FIG. 1 is a circuit diagram showing a tire condition monitoring device according to an embodiment of the present invention.

FIG. 2 is a flowchart illustrating a control operation of the tire condition monitoring device according to the embodiment of the present invention when the vehicle is stopped.

FIG. 3 is a flowchart showing a control operation during running of the tire condition monitoring device according to the embodiment of the present invention.

[Explanation of symbols]

 DESCRIPTION OF SYMBOLS 1 Sensor 2 Transmitter 3 Control circuit 4 Power supply 5 Switch 6 Receiver 34 Stop timer 35 Running timer

Claims (3)

[Claims] 1. A sensor for measuring a physical quantity in a tire,
A transmitter for transmitting data from the sensor, a control circuit for controlling the operation of the sensor and the transmitter, a power supply for supplying power to the control circuit, a switch for detecting a running state of the vehicle, and the transmitter And a receiver for receiving data transmitted from the control circuit, the control circuit switches the operation interval of the sensor based on the traveling state of the vehicle, and sets the operation interval when stopping to be longer than the operation interval when traveling.
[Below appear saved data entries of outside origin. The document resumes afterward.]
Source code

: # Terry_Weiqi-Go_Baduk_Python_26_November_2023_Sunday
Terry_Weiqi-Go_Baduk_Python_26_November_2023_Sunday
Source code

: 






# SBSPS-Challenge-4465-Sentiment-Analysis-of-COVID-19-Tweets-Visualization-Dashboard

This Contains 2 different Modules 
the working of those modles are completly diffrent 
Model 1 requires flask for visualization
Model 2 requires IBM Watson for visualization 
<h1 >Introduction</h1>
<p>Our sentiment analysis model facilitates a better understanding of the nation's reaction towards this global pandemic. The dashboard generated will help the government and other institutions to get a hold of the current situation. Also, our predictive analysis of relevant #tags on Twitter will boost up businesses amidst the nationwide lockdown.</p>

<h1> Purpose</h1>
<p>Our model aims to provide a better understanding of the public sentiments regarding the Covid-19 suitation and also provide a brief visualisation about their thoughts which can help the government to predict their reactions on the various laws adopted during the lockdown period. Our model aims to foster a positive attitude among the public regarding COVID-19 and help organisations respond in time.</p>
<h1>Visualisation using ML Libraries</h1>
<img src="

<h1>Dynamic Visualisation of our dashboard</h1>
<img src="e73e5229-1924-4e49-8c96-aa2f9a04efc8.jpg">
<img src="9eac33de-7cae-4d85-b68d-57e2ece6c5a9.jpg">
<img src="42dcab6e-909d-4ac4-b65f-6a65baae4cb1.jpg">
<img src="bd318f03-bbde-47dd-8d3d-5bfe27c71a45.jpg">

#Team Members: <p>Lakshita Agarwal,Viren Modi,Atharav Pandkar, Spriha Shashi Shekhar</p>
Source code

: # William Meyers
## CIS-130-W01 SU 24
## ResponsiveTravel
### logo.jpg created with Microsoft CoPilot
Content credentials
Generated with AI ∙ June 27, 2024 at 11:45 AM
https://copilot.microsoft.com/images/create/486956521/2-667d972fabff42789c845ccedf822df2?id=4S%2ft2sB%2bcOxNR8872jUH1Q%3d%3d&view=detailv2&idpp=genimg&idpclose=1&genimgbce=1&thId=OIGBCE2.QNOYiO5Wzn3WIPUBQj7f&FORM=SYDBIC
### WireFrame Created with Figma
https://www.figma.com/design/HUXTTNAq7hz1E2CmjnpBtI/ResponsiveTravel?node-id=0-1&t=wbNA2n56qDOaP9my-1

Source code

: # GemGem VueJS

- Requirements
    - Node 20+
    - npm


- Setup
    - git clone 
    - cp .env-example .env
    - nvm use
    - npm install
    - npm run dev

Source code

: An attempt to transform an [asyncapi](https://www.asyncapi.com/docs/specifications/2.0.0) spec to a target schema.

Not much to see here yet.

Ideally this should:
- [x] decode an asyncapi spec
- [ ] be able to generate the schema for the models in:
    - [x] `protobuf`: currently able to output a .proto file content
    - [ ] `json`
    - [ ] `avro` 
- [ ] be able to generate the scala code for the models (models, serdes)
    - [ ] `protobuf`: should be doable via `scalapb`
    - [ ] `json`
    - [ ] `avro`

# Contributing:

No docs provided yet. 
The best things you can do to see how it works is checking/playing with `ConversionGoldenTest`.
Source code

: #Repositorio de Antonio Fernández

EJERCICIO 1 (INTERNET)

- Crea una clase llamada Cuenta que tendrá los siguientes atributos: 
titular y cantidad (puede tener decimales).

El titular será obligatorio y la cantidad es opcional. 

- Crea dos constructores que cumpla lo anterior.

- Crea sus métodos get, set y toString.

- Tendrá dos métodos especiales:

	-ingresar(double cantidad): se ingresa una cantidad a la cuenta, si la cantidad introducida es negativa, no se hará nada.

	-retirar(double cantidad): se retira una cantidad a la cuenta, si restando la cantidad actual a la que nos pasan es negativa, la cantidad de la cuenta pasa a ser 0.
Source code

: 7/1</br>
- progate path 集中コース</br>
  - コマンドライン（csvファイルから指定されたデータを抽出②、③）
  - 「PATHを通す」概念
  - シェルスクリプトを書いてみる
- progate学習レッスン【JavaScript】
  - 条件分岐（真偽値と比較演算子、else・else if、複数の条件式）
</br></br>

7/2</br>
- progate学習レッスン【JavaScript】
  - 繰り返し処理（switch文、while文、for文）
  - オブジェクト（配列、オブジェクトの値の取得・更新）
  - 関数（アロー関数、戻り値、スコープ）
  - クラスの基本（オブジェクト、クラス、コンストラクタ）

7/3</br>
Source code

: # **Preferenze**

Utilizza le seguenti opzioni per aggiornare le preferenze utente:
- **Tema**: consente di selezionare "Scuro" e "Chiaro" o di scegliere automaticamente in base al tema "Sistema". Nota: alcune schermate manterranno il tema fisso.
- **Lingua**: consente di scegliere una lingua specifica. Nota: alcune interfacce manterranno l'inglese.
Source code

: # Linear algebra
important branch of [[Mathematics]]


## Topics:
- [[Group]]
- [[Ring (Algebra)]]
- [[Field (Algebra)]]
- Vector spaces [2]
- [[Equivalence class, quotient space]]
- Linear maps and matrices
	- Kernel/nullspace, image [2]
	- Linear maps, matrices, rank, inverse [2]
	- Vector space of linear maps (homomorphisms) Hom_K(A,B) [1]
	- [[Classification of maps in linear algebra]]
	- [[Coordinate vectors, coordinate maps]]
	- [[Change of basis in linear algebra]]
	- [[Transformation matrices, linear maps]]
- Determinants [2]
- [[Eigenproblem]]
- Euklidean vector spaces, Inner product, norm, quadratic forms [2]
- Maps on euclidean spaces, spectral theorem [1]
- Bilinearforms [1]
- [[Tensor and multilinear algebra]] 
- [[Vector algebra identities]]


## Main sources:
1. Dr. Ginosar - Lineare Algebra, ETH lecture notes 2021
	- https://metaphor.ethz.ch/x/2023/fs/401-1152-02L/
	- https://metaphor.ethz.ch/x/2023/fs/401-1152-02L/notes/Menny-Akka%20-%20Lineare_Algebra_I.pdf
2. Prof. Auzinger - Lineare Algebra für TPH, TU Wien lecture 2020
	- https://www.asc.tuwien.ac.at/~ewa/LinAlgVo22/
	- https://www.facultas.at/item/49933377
A tire condition monitoring device configured to transmit data from the transmitter only when the amount of change in the data is greater than a predetermined threshold when the vehicle is stopped. 2. The receiver is configured to operate with an auxiliary power supply even when an ignition switch is off, and the receiver always updates the latest data to a memory,
The tire condition monitoring device according to claim 1, wherein the data in the memory is displayed on a display device at the same time when an ignition switch is turned on. 3. The tire condition monitoring device according to claim 1, wherein the switch is a vibration switch.